Another study (Shell, 1979a) regarding acute dermal toxicity was conducted with C6-12AE (CAS 68439-45-2). This limit test was conducted equivalent to OECD Guideline 402; however, only four Wistar rats per sex were used. The dose level of 2000 mg/kg bw was applied occlusive for 24 h and caused neither treatment-related clinical signs nor mortalities. Hence, the LD50 was determined to be greater than 2000 mg/kg bw.

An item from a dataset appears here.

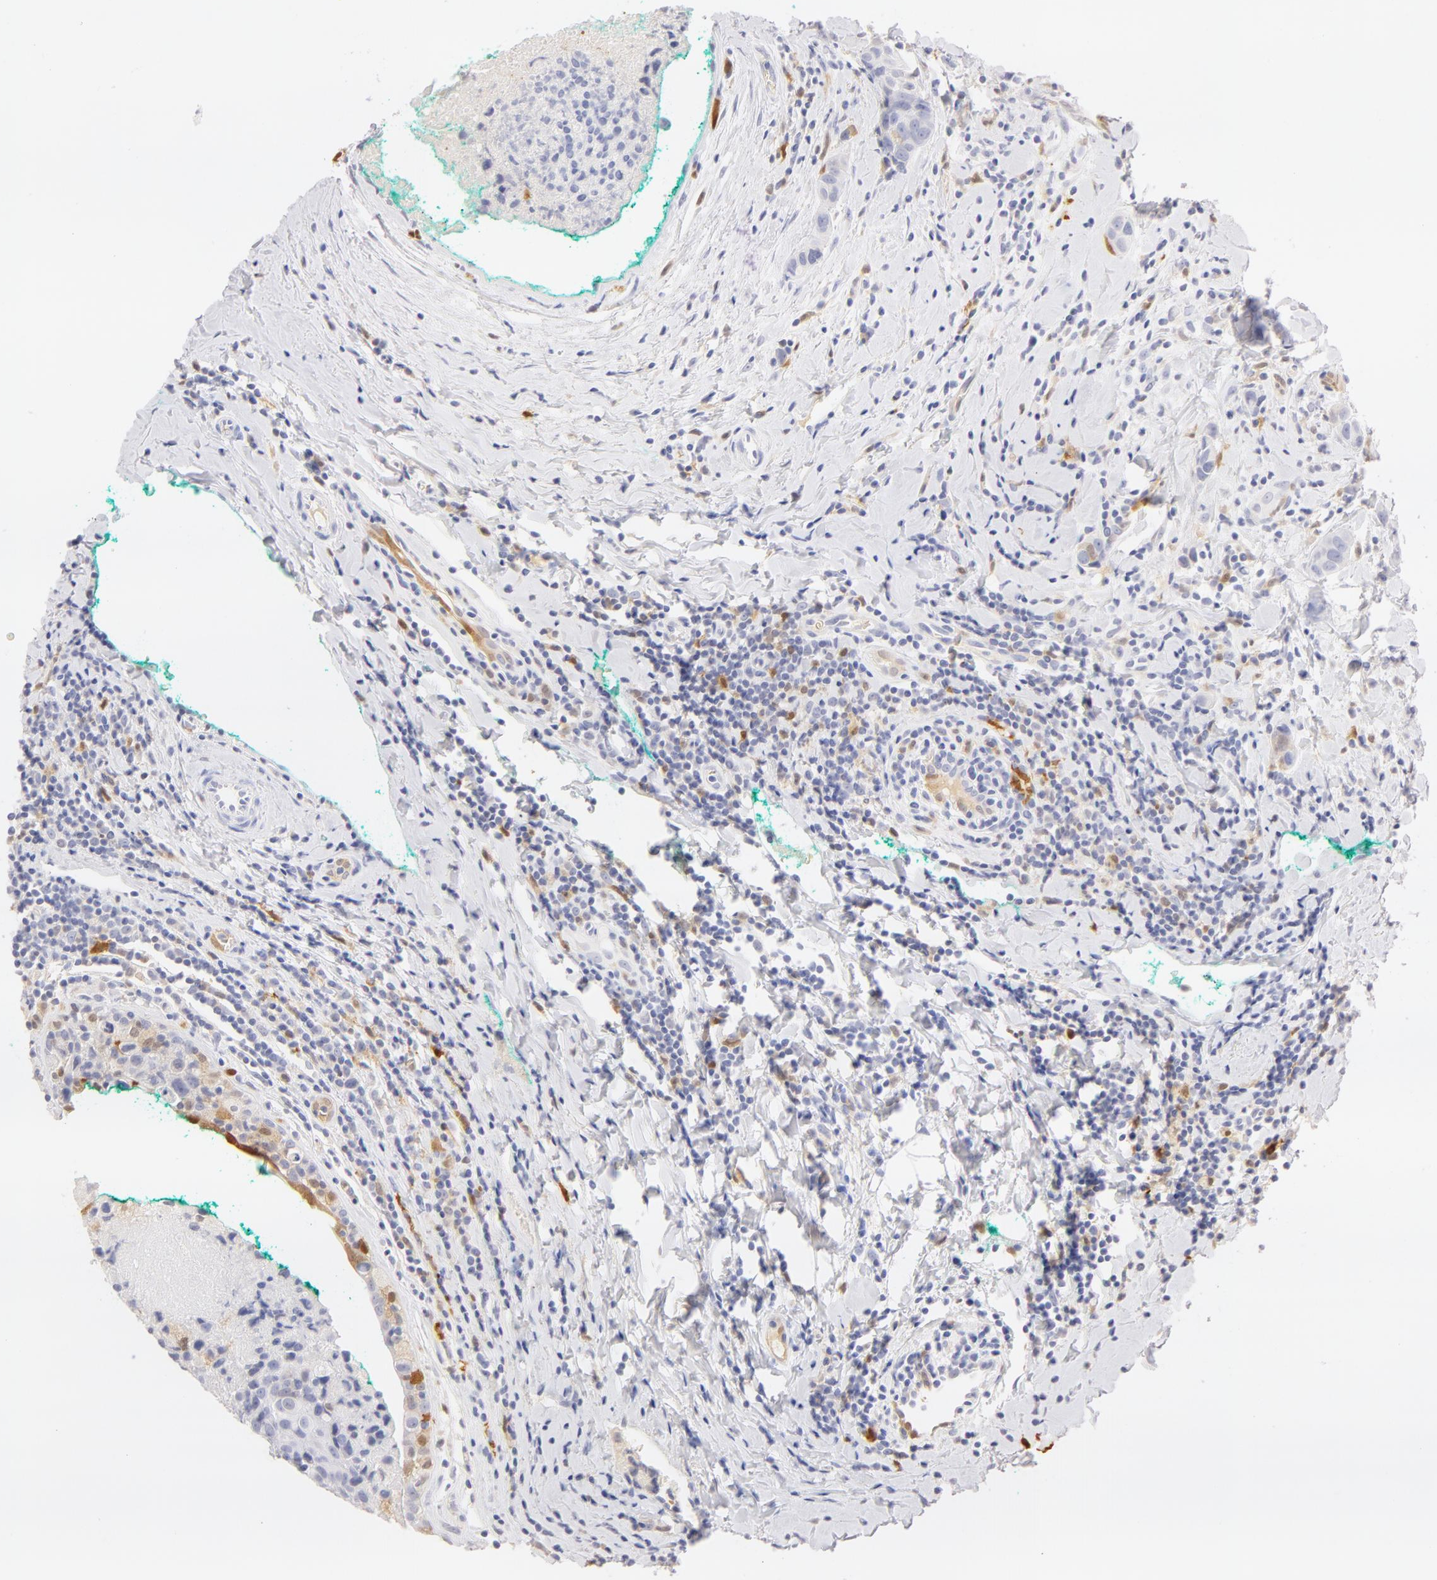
{"staining": {"intensity": "negative", "quantity": "none", "location": "none"}, "tissue": "breast cancer", "cell_type": "Tumor cells", "image_type": "cancer", "snomed": [{"axis": "morphology", "description": "Duct carcinoma"}, {"axis": "topography", "description": "Breast"}], "caption": "IHC image of neoplastic tissue: human breast intraductal carcinoma stained with DAB displays no significant protein expression in tumor cells.", "gene": "CA2", "patient": {"sex": "female", "age": 24}}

With C12-13AE (CAS 66455-14-9), a study (Shell, 1979b) according to OECD Guideline 402 was carried out on four Wistar rats per sex and dose. Both sexes were dosed at 1000, 2000 and 4000 mg/kg bw under occlusive conditions for 24 h. Mortalities occurred at a dose level of 2000 mg/kg bw and above, resulting in a LD50 of greater than 2000 mg/kg bw and approximately 4000 mg/kg bw. Rats showed at all dose levels hyperactivity to stimuli. In the deceased, additional symptoms like lethargy, dyspnoea and greasy soiled fur as well as a progressive loss of body weight were observed.

 

A study (Huntsman, 1990) conducted with C12-14AE (3EO, CAS 68439-50-9) was performed as limit test conducted similar to OECD Guideline 402. In this limit test five New Zealand White rabbits per sex received 3000 mg/kg bw for a 24 h-occluded exposure. No mortalities occurred, hence, the LD50 value was set to greater than 2000 mg/kg bw.

 

In the last study (Shell, 1978) regarding acute dermal toxicity, a limit test with C12-15AE (CAS 68131-39-5) was conducted equivalent to OECD Guideline 402. Four Wistar rats per sex were exposed occlusive to 2000 mg/kg bw for 24 h and caused neither treatment-related clinical signs nor mortalities. Hence, the LD50 was determined to be greater than 2000 mg/kg bw.

Justification for classification or non-classification

According to the classification criteria of Regulation (EC) No. 1272/2008 (CLP), the substance does not need to be classified for acute toxicity.